Example 3 — Composition + Sweep
Goal
Show how a more realistic validation occurs:
- two intents composed
- a parameter sweep used to check envelope stability We’ll use:
- a threshold check
- a stabilizer that only emits if threshold holds
.matr intent
module examples.composed.stability
version 1.0.0
type Reading = float range [0.0, 100.0]
constraint safe_window(x: Reading) {
x >= 40.0
x <= 60.0
}
intent threshold(x: Reading) {
require safe_window(x)
emit signal OK = 1
}
intent stabilize(x: Reading) {
require safe_window(x)
emit signal STABLE = 1
}
profile simulation.tolerant
Composition
Composition here means:
- both intents share the same constraint
- both emit signals when valid In a realistic system, composition may involve chained signals.
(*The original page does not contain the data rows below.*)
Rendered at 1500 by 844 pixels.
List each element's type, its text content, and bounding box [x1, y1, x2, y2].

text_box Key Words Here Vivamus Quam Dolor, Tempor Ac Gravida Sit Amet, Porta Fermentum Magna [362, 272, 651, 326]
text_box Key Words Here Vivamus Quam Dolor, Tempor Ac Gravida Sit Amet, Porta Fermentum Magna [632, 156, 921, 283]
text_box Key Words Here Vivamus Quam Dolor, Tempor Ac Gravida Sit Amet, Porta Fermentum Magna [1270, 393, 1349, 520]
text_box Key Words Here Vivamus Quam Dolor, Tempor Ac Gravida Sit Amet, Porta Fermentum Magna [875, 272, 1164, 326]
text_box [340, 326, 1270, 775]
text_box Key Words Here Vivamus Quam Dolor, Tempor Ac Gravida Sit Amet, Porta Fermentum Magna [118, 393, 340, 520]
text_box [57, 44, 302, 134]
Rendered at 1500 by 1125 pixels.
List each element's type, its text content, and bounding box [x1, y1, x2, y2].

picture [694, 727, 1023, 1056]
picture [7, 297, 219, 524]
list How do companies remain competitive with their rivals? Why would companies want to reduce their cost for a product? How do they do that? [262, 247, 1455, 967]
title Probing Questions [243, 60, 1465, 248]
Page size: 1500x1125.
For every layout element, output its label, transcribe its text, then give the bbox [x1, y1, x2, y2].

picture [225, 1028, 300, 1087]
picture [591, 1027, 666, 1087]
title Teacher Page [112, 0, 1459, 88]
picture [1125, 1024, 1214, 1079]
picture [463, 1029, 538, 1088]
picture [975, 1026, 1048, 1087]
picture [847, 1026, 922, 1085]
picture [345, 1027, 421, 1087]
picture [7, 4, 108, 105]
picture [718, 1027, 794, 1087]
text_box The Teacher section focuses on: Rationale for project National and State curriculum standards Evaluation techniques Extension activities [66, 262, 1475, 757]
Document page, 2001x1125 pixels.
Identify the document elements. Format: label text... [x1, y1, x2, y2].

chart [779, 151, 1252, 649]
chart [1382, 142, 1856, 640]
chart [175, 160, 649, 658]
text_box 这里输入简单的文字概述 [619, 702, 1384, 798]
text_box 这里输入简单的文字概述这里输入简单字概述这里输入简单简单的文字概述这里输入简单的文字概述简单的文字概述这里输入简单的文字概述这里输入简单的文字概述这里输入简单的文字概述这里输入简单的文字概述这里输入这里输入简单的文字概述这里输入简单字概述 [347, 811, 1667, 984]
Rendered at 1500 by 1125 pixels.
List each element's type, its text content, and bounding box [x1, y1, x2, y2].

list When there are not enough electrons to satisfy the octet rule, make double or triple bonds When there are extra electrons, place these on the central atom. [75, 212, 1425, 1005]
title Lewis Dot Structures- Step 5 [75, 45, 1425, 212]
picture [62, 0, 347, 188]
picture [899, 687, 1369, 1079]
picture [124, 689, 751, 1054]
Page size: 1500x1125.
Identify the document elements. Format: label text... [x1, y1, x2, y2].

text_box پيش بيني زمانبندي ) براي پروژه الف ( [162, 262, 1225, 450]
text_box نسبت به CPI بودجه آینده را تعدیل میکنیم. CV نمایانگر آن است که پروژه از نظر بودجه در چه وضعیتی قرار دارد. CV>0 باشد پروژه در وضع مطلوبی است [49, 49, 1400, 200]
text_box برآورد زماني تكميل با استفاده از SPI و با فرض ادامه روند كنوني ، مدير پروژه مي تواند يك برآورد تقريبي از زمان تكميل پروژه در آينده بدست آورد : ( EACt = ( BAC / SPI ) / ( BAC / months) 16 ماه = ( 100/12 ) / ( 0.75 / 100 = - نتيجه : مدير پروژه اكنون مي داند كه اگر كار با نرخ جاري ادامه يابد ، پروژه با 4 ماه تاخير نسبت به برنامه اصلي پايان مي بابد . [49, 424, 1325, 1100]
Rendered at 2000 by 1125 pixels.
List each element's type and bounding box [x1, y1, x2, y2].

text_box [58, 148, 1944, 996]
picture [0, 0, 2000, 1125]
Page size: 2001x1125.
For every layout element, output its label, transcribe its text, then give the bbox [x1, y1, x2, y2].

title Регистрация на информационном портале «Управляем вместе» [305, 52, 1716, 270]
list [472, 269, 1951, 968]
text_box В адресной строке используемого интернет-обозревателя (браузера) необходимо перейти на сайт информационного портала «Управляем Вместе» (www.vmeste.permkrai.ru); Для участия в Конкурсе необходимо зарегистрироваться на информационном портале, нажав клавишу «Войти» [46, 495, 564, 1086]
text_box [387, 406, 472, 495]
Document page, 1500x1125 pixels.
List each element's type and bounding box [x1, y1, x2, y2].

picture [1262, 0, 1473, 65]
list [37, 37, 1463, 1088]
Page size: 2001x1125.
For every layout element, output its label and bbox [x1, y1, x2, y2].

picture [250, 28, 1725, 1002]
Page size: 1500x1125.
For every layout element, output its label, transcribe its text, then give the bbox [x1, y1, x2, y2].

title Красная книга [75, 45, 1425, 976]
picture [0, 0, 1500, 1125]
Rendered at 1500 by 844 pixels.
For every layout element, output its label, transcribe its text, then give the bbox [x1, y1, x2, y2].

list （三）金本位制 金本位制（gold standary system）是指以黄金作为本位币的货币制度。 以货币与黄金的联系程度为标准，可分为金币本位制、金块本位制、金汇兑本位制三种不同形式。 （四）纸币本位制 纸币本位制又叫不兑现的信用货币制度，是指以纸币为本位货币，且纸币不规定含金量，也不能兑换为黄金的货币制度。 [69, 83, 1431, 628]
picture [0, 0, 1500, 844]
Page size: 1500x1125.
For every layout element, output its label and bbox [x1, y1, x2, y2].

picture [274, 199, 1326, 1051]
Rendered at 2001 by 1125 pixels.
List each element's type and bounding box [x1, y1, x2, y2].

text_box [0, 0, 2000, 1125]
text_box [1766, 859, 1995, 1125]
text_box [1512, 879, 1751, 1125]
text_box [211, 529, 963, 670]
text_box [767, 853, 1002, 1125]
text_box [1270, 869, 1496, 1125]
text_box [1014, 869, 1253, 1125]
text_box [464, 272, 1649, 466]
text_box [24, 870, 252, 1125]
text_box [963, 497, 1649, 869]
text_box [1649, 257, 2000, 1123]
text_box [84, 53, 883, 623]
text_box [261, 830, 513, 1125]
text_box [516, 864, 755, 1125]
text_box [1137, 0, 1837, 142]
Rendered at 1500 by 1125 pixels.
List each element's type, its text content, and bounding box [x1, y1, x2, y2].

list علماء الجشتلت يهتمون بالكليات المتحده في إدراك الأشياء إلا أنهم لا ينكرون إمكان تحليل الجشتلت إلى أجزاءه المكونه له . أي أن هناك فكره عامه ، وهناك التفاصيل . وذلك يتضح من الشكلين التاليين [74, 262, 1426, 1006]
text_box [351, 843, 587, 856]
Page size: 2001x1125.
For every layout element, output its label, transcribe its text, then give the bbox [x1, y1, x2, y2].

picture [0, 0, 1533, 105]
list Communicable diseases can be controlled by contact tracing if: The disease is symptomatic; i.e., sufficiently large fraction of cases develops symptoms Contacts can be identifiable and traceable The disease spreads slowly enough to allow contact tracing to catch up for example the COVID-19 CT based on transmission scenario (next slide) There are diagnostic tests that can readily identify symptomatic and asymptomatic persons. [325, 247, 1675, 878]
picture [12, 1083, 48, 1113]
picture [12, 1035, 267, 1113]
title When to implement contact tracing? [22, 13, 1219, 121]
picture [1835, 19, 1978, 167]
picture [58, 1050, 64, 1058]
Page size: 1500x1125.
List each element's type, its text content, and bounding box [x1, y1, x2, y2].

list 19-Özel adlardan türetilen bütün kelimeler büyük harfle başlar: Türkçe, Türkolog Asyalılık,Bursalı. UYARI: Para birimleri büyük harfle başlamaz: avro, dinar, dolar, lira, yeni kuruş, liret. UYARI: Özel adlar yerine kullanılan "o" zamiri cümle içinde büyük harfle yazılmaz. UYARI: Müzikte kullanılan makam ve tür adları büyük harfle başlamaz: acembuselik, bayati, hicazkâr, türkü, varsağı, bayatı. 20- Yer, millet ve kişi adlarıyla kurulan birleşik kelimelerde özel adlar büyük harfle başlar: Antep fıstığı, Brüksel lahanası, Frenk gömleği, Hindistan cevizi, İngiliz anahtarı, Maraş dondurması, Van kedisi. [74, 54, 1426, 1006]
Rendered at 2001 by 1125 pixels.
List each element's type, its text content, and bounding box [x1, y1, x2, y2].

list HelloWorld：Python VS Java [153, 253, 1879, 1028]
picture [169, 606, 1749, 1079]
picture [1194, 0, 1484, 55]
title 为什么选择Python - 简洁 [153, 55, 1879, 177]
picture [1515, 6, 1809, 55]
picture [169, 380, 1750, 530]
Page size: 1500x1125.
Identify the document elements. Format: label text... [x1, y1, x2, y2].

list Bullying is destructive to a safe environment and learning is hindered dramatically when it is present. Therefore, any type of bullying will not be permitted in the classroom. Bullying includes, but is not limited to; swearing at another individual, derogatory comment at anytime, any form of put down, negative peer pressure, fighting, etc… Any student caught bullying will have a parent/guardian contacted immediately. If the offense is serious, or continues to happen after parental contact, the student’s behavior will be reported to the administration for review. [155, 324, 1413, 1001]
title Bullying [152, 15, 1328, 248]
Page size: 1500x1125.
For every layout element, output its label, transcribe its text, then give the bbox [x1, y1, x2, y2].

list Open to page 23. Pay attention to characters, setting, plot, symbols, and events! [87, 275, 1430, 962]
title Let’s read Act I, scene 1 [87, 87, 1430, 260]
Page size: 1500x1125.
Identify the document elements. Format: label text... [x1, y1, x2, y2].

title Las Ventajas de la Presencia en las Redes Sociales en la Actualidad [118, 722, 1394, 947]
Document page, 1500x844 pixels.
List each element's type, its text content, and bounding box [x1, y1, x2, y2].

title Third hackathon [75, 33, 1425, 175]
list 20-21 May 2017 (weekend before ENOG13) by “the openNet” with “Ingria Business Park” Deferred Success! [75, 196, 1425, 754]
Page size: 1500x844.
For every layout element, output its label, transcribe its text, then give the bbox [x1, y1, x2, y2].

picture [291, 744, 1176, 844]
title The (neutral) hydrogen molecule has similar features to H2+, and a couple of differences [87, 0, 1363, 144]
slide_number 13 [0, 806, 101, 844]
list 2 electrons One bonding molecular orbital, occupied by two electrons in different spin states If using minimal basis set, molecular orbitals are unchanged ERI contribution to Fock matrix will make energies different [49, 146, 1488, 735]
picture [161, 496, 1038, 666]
Publicly, the point is simple: You can validate composed behavior under one profile.
Sweep
A sweep tests across a range:
- x from 0 to 100 Expected behavior:
- for x in [40,60], OK=1 and STABLE=1
- outside that range, constraint violation is recorded This creates a boundary map:
- where behavior is valid
- where it fails Sweeps are how you establish envelopes.
What the outputs look like
A sweep run produces:
- signals per input value
- a diff map (where constraints failed)
- a summary of pass/fail across the range This is what makes a program feel like infrastructure. Not “it worked once.” “It behaves within declared bounds.”
What These Examples Prove (And What They Don’t)
They prove:
.matrexpresses bounded intent- compilation produces stable artifacts
- runs produce signals
- diffs are structured
- judgment is explicit They do not prove:
- physical substrate mapping
- sequence-level implementation
- facility-scale execution That evidence belongs in Research. Learn’s job is to make the contract understandable.